Desde o início do governo Lula, o ministro do Trabalho e Emprego, Luiz Marinho, tem se dedicado a criticar a reforma, que considera “um retrocesso” e “uma tragédia para a formalização do trabalho”. Em abril, Marinho descartou eventual derrubada da lei, mas admitiu que o Executivo pretende revisar “pontos cruciais” aprovados em 2017.
Na mira do PT, entre outros itens, está a regulamentação do trabalho de motoristas e entregadores de aplicativos. O governo quer que esses profissionais sejam contratados pelo regime CLT, com acesso aos direitos trabalhistas – mas 75% deles preferem manter o modelo atual, que lhes dá maior flexibilidade e autonomia. O governo também já deixou claro que o imposto sindical obrigatório, uma tungada no trabalhador, deverá voltar sob outro nome. O STF já deu sinal verde, aliás, ao julgar uma ação.
Marco do saneamento
A primeira grande derrota do governo Lula no Parlamento em 2023 foi a derrubada, pela Câmara, de dispositivos do marco do saneamento modificados pelo presidente da República. A lei, aprovada pelo Congresso e sancionada em 2020, definiu metas de atendimento de 99% da população brasileira com água potável e 90% com coleta e tratamento de esgoto até 2033.
Uma das principais alterações que haviam sido feitas pelo governo foi a permissão para que as companhias estaduais prestassem serviços, sem necessidade de licitação, em microrregiões, regiões metropolitanas ou aglomerações urbanas. O prazo para a regionalização do serviço de saneamento determinado pelo marco legal foi prorrogado para 2025. Com a derrubada das mudanças pelos deputados, o projeto agora tem de ser analisado pelo Senado.
“Isso pode trazer uma insegurança jurídica em relação a novos investimentos”, diz a presidente-executiva do Instituto Trata Brasil, Luana Pretto, entrevistada pelo Metrópoles em abril. “A partir do momento em que uma empresa decide entrar no setor de saneamento básico, ela quer regras claras e objetivas que precisam ser seguidas. Quando essas regras mudam no decorrer do caminho, isso gera instabilidade e muitas vezes até um pé no freio dos investimentos.”
Privatização da Eletrobras
Concluída em 2021, sob o governo Bolsonaro, a privatização da Eletrobras se tornou um dos alvos preferenciais de Lula nas últimas semanas. Em discurso em Salvador, no dia 11, o presidente falou em “sacanagem” ao criticar as regras que limitam a participação da União e demais acionistas a 10% do direito de voto na companhia.

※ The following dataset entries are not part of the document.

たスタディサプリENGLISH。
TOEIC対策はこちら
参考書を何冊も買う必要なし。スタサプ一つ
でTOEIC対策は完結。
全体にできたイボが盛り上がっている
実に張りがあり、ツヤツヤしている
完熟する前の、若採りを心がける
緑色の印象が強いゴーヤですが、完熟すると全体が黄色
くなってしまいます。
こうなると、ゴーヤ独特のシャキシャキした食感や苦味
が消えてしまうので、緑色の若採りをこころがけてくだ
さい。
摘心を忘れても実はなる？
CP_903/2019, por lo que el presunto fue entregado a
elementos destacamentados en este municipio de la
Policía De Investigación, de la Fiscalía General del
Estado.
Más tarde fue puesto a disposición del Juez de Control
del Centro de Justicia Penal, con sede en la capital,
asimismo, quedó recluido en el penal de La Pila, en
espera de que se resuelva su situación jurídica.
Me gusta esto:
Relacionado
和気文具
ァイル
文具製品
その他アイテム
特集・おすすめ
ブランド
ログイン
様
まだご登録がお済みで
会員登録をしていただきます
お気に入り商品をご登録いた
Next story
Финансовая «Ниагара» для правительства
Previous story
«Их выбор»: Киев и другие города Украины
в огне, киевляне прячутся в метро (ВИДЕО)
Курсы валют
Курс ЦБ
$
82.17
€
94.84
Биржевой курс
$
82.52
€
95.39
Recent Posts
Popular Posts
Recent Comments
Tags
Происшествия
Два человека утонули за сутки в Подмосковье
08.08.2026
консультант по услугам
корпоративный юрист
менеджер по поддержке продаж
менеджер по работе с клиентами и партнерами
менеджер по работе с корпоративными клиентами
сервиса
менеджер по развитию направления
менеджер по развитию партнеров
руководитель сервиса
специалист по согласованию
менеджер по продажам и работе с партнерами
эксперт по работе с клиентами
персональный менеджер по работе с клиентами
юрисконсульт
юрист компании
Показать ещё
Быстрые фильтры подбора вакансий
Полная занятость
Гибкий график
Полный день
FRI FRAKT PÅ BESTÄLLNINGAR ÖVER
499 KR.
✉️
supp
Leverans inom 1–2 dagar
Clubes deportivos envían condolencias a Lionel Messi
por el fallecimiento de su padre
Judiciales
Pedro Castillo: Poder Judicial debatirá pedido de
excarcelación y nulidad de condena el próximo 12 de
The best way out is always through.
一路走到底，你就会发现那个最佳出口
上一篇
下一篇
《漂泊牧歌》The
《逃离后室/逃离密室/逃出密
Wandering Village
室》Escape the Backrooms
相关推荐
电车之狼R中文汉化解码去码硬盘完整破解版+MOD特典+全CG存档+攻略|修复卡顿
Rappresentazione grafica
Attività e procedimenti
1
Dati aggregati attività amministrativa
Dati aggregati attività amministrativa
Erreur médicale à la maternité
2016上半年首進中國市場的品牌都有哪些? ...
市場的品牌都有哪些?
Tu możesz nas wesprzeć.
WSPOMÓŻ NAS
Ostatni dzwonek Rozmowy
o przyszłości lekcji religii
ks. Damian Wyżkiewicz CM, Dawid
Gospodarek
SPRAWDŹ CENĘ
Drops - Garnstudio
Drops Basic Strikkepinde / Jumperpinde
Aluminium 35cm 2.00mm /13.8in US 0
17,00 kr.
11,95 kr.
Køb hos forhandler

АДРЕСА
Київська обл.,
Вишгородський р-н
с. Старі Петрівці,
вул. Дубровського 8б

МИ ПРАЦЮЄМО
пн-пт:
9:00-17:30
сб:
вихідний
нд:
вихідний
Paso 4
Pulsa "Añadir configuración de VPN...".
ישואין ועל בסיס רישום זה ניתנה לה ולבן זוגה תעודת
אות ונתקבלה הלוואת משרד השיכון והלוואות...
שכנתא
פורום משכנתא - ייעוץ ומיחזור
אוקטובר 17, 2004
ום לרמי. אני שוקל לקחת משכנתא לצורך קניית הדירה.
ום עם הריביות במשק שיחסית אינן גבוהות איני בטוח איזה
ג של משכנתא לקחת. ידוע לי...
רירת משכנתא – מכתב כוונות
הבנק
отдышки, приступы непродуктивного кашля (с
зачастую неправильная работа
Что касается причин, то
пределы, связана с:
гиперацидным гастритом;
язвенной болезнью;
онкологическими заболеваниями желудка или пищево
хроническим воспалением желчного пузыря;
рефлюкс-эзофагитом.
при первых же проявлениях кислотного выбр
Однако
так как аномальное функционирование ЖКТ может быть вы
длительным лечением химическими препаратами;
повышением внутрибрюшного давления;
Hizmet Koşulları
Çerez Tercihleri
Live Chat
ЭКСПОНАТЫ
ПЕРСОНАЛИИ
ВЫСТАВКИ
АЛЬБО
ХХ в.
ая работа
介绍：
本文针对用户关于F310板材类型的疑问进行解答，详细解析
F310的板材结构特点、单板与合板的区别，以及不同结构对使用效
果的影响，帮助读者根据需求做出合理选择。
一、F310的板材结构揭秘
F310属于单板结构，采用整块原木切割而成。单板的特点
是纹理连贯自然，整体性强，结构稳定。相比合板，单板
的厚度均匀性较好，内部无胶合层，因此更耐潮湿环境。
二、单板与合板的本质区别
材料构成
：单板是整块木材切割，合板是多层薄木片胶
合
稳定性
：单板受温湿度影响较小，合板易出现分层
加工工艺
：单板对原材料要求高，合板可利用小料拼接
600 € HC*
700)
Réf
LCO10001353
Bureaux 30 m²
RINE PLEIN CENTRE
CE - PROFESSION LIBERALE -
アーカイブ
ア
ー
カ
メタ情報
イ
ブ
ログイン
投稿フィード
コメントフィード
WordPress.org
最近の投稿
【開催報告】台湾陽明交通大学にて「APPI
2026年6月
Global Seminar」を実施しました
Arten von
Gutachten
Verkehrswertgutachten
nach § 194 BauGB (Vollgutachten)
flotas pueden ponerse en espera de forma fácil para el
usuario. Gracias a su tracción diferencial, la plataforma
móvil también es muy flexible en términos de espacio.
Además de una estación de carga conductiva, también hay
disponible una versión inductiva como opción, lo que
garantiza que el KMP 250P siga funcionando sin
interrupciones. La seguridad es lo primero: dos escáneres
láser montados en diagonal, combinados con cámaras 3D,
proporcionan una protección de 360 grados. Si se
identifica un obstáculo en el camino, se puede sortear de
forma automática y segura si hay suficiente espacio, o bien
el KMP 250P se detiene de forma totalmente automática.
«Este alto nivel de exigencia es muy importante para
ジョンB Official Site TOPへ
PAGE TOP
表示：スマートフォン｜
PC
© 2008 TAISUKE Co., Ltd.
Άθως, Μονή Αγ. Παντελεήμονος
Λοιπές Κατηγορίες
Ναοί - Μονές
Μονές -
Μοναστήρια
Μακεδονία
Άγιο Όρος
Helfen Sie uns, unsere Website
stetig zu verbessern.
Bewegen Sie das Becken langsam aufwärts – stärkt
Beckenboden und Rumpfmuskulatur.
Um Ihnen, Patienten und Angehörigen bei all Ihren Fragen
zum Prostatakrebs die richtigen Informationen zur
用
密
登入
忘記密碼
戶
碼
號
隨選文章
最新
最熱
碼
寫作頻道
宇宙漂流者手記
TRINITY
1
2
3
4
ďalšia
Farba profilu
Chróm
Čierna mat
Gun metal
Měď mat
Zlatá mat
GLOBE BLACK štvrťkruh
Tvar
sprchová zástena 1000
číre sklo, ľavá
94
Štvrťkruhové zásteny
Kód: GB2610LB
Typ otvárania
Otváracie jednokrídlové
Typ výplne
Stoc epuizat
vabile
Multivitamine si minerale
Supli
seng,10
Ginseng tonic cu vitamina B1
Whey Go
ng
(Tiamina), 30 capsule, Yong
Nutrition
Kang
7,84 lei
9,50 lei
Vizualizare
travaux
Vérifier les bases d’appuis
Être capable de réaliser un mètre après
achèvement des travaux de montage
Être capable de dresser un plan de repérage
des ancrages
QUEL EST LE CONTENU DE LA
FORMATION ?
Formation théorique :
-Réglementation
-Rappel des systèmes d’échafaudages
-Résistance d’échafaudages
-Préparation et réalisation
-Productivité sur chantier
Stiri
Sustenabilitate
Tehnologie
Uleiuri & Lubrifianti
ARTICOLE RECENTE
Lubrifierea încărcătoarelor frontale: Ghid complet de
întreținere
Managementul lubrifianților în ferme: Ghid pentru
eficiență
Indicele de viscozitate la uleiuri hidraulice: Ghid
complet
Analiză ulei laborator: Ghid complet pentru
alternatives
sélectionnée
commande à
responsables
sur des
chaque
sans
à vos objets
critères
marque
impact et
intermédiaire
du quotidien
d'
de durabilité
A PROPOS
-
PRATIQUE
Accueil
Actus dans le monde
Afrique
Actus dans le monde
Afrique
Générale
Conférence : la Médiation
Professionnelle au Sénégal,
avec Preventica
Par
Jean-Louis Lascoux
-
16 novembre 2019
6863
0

Por meio da Advocacia-Geral da União (AGU), o governo recorreu ao Supremo Tribunal Federal (STF) para que a Corte declare parcialmente inconstitucionais alguns dispositivos da Lei de Desestatização da Eletrobras. O caso, sob análise do ministro Nunes Marques, deve ser encaminhado ao plenário.
Apesar da escalada retórica contra a privatização, analistas ouvidos pelo Metrópoles entendem que as chances de uma possível reestatização da empresa são quase nulas. No entanto, o imbróglio vem derrubando as ações da Eletrobras e prejudicando centenas de milhares de brasileiros que compraram ações da companhia usando parte do FGTS.
“Seria criada uma insegurança jurídica que inviabilizaria investimentos importantíssimos para o PIB. Investimentos na cadeia de infraestrutura, de longo prazo, deixariam de ser feitos no Brasil. Isso condenaria uma geração inteira por uma decisão sem pé nem cabeça”, afirma Hugo Queiroz, diretor de Corporate Advisory da L4 Capital.